| What the exercise asks |
For the entries below, repeat exactly each line starting with the one that contains "Geen gegevens opgenomen in KBO." and going on through the one that contains "Check inhoudingsplicht", and no others.

═════ Available data

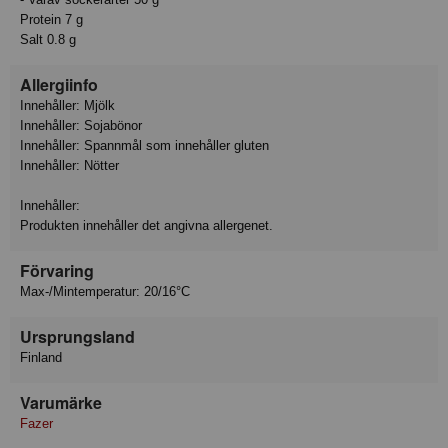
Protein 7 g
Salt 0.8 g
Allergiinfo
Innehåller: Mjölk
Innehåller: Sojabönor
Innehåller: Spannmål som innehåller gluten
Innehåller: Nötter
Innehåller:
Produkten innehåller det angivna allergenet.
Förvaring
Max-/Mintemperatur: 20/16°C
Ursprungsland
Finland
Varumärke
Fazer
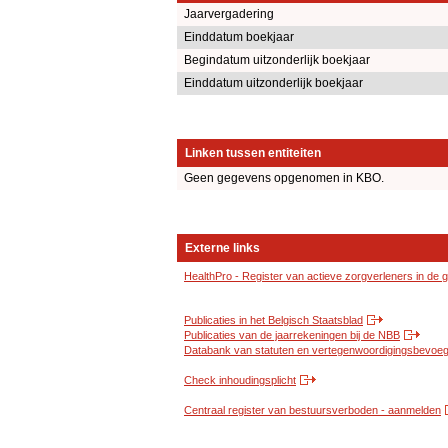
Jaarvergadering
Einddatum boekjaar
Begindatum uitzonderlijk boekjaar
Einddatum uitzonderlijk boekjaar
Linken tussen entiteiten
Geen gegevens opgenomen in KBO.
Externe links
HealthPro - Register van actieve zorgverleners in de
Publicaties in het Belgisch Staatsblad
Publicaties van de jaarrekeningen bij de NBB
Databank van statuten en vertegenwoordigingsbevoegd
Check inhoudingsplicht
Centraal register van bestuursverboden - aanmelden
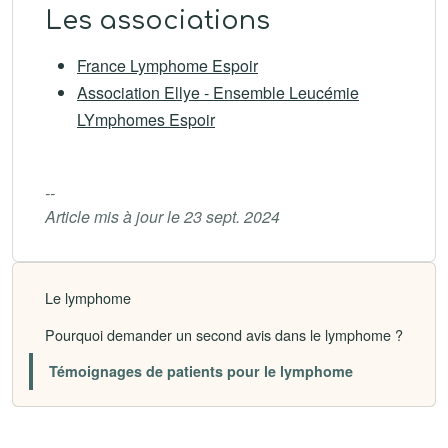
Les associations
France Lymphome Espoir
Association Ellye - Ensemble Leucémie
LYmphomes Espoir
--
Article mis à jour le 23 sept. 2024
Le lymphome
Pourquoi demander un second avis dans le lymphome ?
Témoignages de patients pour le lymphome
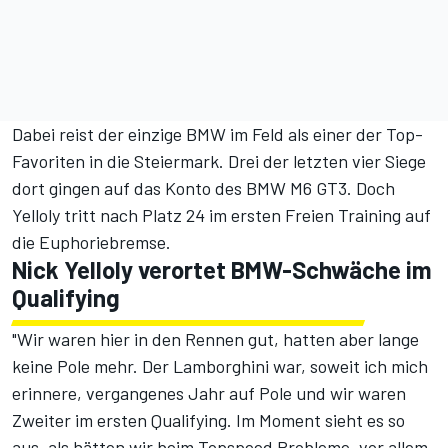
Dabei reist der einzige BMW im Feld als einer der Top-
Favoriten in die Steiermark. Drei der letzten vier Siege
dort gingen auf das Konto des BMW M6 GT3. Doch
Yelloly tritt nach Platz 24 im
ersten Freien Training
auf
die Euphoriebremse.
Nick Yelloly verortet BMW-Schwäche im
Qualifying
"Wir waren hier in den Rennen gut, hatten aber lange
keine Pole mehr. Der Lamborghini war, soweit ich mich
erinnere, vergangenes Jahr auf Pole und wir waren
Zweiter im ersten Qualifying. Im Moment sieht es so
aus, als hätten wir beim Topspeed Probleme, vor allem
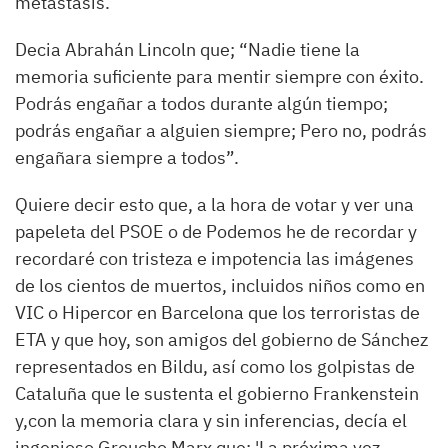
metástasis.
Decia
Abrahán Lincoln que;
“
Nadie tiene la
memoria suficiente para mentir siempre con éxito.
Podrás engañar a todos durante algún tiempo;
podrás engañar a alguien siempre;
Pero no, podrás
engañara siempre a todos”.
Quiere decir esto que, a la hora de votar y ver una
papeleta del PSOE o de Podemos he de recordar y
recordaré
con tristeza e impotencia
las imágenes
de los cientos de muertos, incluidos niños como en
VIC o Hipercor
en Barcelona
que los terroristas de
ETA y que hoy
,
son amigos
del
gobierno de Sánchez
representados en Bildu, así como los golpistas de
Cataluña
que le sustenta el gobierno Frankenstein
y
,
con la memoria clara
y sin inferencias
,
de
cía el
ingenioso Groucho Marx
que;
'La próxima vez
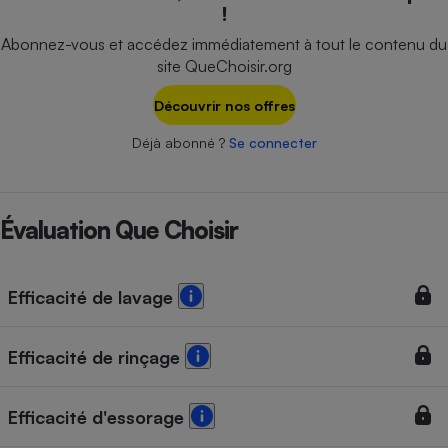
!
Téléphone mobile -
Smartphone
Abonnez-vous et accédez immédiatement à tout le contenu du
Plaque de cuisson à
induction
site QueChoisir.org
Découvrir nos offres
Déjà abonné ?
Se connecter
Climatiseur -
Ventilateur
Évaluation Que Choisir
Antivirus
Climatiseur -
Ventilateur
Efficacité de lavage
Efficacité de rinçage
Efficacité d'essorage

══════════

| Output for this exercise |
Geen gegevens opgenomen in KBO.
Externe links
HealthPro - Register van actieve zorgverleners in de
Publicaties in het Belgisch Staatsblad
Publicaties van de jaarrekeningen bij de NBB
Databank van statuten en vertegenwoordigingsbevoegd
Check inhoudingsplicht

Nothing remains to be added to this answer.